The Federal Insurance Office Act of 2009, introduced by Rep. Paul Kanjorski, D-Pa., would set up the Federal Insurance Office as part of the treasury department to attempt to prevent future financial crises by mitigating systemic risk and identifying potential gaps in regulation. The House committee approved H.R. 2609 by a unanimous voice vote Wednesday.

The bill will now move before the full House for a vote.

“Today’s vote by the House Financial Services Committee is a good first step in ensuring that the property/casualty insurance industry will finally have a voice at the national level,” Leigh Ann Pusey, president and chief executive officer of the American Insurance Assn., said in a statement. “The current state-based insurance regulatory system is not well-suited to bridge information or regulatory gaps that may arise in today’s complex global economy.”
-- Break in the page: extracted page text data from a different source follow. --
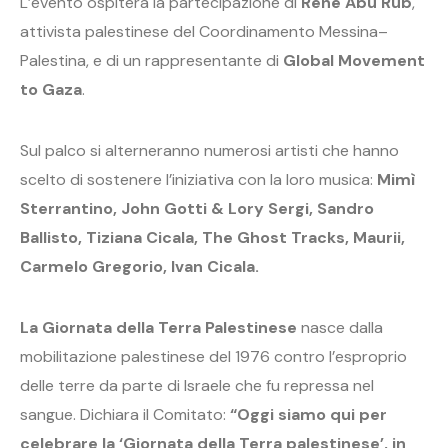
L’evento ospiterà la partecipazione di
Renè Abu Rub
,
attivista palestinese del Coordinamento Messina–
Palestina, e di un rappresentante di
Global Movement
to Gaza
.
Sul palco si alterneranno numerosi artisti che hanno
scelto di sostenere l’iniziativa con la loro musica:
Mimì
Sterrantino, John Gotti & Lory Sergi, Sandro
Ballisto, Tiziana Cicala, The Ghost Tracks, Maurii,
Carmelo Gregorio, Ivan Cicala.
La Giornata della Terra Palestinese
nasce dalla
mobilitazione palestinese del 1976 contro l’esproprio
delle terre da parte di Israele che fu repressa nel
sangue. Dichiara il Comitato:
“Oggi siamo qui per
celebrare la ‘Giornata della Terra palestinese’, in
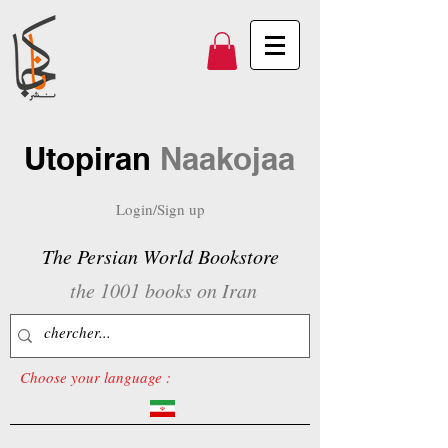
Utopiran
Naakojaa
Login/Sign up
The Persian World Bookstore
the 1001 books on Iran
Choose your language :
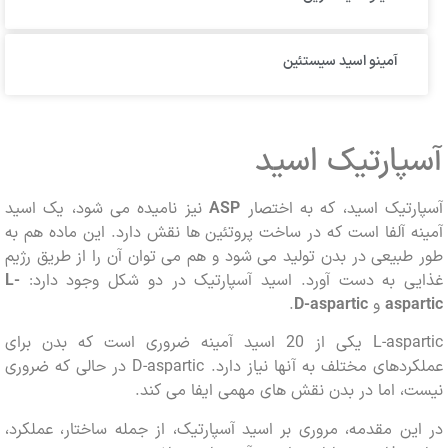
آمینو اسید سیستئین
ارتیک اسید
رتیک اسید، که به اختصار
ASP
نیز نامیده می شود، یک اسید
 آلفا است که در ساخت پروتئین ها نقش دارد. این ماده هم به
بیعی در بدن تولید می شود و هم می توان آن را از طریق رژیم
ی به دست آورد. اسید آسپارتیک در دو شکل وجود دارد:
L-
asp
و
D-aspartic
.
L-aspartic یکی از 20 اسید آمینه ضروری است که بدن برای
عملکردهای مختلف به آنها نیاز دارد. D-aspartic در حالی که ضروری
 اما در بدن نقش های مهمی ایفا می کند.
ن مقدمه، مروری بر اسید آسپارتیک، از جمله ساختار، عملکرد،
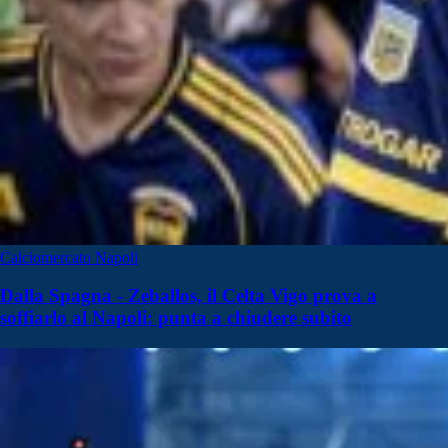
Calciomercato Napoli
Dalla Spagna - Zeballos, il Celta Vigo prova a
soffiarlo al Napoli: punta a chiudere subito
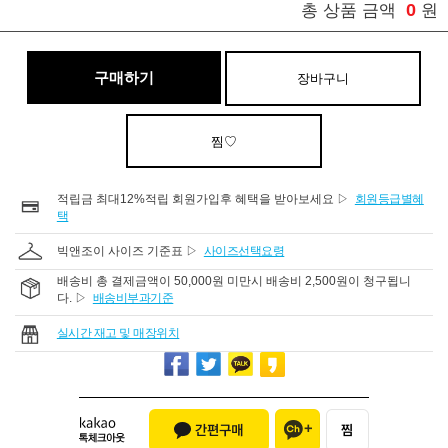
0
총 상품 금액
원
구매하기
장바구니
찜♡
적립금 최대12%적립 회원가입후 혜택을 받아보세요 ▷
회원등급별혜
택
빅앤조이 사이즈 기준표 ▷
사이즈선택요령
배송비 총 결제금액이 50,000원 미만시 배송비 2,500원이 청구됩니
다. ▷
배송비부과기준
실시간 재고 및 매장위치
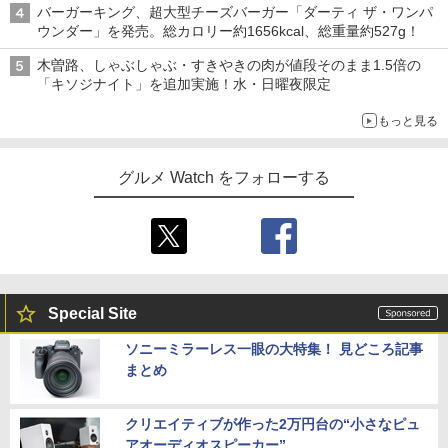
バーガーキング、超大型チーズバーガー「ダーティ ザ・ワンパ
ウンダー」を発売。総カロリー約1656kcal、総重量約527g！
木曽路、しゃぶしゃぶ・すきやきの肉が値段そのまま1.5倍の
「キソジナイト」を追加実施！水・日曜夜限定
もっと見る
グルメ Watch をフォローする
Special Site
ソニーミラーレス一眼の大特集！ 見どころ記事
まとめ
クリエイティブが作った2万円台の“小さなピュ
アオーディオスピーカー”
The bill as amended contains specific language that does not grant supervisory or regulatory authority over the business of insurance and prohibits the Federal Insurance Office from pre-empting state insurance laws governing rates, premiums, coverage requirements, antitrust laws, underwriting or sales practices.

The National Assn. of Mutual Insurance Cos. agrees with the changes to the bill, which otherwise would have granted “extremely broad powers to the office and increased the likelihood that it could ultimately become a de facto federal regulator,” NAMIC said in a statement.

“This clear prohibition of regulatory activity respects the primacy of the state-based insurance regulatory system while still providing a nationwide view of the insurance industry to federal policymakers,” Jimi Grande, NAMIC’s senior vp of federal and political affairs, said in the statement.

The legislation would allow the Federal Insurance Office to request data from an insurer only after first checking with state regulators and the National Assn. of Insurance Commissioners that the required information is not already publicly available. The bill also would give the office broad authority to enter into international trade agreements and require cooperation from the U.S. trade representative and consultation with Congress.

“A necessary element of this legislation is the authority to negotiate international agreements on prudential insurance matters,” the AIA’s Ms. Pusey said. “While we remain supportive of the creation of this office, we still have concerns that the language contained in the current version of this legislation will not provide the office with the adequate authority it needs.”